09.03.16 The Trial (Movie) Part 1
March 16, 2009
Why we’re doing this: We care about the notion of the Kafkaesque because it is a concept that helps us understand things in the world. Things like Guantanamo Bay and the failing economy seem to happen for no discernible reason, and by viewing them through the concept of the Kafkaesque we can more easily approach them.
Question of the day: True or false: Welles’s “The Trial’ is a faithful copy of the original.
In “The Trial,” it is apparent that the director is somehow mimicking or importing a sense of the Kafkaesque.
Things that stood out:
- the Bank (rows of desks, typewriters),
- K’s room (seemed small, oddly-proportioned, low ceiling, typical Welles format, attached to Ms. Burstner’s room, very organized),
- K finds papers quickly (rather than fumbling as in the book),
- hugging the walls as they move,
- detail that’s included although Kafka leaves so much out (especially detail that’s there before it comes to K’s attention, which is nonexistent in the book),
- huge grey apartment buildings (dirty, dark, Soviet, empty wasteland, huge and intimidating compared to claustrophobic indoors, inner & outer architecture don’t match, not of Kafka’s Trial, “Architecture gives an impression of how easily the individual can be destroyed.” (see Jordan Mohr’s blog))
K’s room seems a mirror of him: tidy, hyper-organized, bland, lacking personality
Josef is much more active in this than in the book. He asks more than once what he’s being charged with, he suggests getting a lawyer, he even threatens to file a formal complaint but drops it at the idea of being brought to “the station” (whereever that is…).
Anthony Perkins: the right actor? Seems not very authoritative, young, surprisingly tall & thin. He looks very American.
We get details in the movie that are just plain missing from Kafka’s work because the medium is a visual language. This is primarily because Kafka avoids giving too many visual cues. He deliberately works to use ambiguous words. Now in movie form there has to be a concrete set, so they have to come up with other ways to portray the same thing. The film is from the era when quick cuts still signified something, and we have to be aware of what’s being portrayed. The shot choices are also very significant.
Maybe this is like any movie of a book: something has to be left on the page, and something has to be brought into it. It’s kind of like translating the German to the English, because there are words and cultural markers that simply cannot be transferred. It’s just a translation, and it’s the best the translator knew how to do, but there are always differences. It is beneficial to compare them, but it is also beneficial to remain aware that they are totally different media with different goals.
The Bank in the movie is translated to The Office. Rather than a nice 19th century building with pretty offices with windows, it’s become a factory for white collar work.

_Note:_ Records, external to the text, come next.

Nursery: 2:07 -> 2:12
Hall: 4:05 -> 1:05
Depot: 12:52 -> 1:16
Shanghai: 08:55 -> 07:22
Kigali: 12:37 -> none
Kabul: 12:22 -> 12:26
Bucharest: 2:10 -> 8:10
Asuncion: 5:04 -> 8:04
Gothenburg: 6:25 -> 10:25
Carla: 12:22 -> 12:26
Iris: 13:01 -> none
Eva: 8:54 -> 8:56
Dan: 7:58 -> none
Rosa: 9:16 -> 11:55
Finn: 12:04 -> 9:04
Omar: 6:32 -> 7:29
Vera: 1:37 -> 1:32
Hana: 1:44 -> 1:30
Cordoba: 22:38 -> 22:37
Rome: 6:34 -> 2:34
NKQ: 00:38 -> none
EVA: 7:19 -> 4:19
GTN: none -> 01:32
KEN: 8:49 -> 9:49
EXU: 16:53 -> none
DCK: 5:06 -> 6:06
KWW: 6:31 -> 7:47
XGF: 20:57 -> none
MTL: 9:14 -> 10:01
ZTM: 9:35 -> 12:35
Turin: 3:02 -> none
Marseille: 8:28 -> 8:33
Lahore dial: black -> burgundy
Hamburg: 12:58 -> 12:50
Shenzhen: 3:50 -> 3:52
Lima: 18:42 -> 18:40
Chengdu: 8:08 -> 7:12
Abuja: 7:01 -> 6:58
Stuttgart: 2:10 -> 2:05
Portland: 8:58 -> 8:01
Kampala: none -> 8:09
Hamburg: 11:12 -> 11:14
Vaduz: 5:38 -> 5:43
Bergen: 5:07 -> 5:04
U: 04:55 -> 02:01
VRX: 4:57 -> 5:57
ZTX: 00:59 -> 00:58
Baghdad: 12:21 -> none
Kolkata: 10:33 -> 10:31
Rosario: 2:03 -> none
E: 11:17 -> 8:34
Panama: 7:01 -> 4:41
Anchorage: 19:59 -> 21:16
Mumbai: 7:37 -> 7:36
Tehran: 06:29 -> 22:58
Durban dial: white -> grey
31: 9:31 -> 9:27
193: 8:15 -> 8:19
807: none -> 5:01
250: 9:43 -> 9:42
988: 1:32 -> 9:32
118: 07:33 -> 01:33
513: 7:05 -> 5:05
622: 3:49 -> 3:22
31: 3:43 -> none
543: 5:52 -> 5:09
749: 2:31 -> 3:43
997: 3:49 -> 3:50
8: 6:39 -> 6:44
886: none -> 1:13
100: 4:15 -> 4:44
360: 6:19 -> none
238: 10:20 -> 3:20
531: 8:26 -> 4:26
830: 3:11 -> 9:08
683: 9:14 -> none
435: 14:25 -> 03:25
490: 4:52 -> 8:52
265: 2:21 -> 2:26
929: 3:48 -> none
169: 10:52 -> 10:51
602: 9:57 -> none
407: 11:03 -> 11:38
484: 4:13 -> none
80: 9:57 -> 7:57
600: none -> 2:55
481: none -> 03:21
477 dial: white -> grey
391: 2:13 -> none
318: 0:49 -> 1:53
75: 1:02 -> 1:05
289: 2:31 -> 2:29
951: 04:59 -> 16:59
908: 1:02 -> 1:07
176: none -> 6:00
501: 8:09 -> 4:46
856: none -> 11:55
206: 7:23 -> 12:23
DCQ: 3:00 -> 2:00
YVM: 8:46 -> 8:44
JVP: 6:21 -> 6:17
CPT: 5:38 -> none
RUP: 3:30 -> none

Welles is, perhaps, trying to relate it more clearly to 1960s America, to make something that’s recognizable to his audience and yet portrays them as cogs in the machine in order to jar them out of the way they live. Wide rooms with rows of desks, a sort of communal drabness that reminds people of the threat of communism and the Soviets. Women are always on typewriters, men always have phones and paper- some kind of social/ gender roles commentary. The sounds of typing and talking and ringing together come across like the hum in a beehive. (The movie is much more specific to the era in which it was produced than the novel.)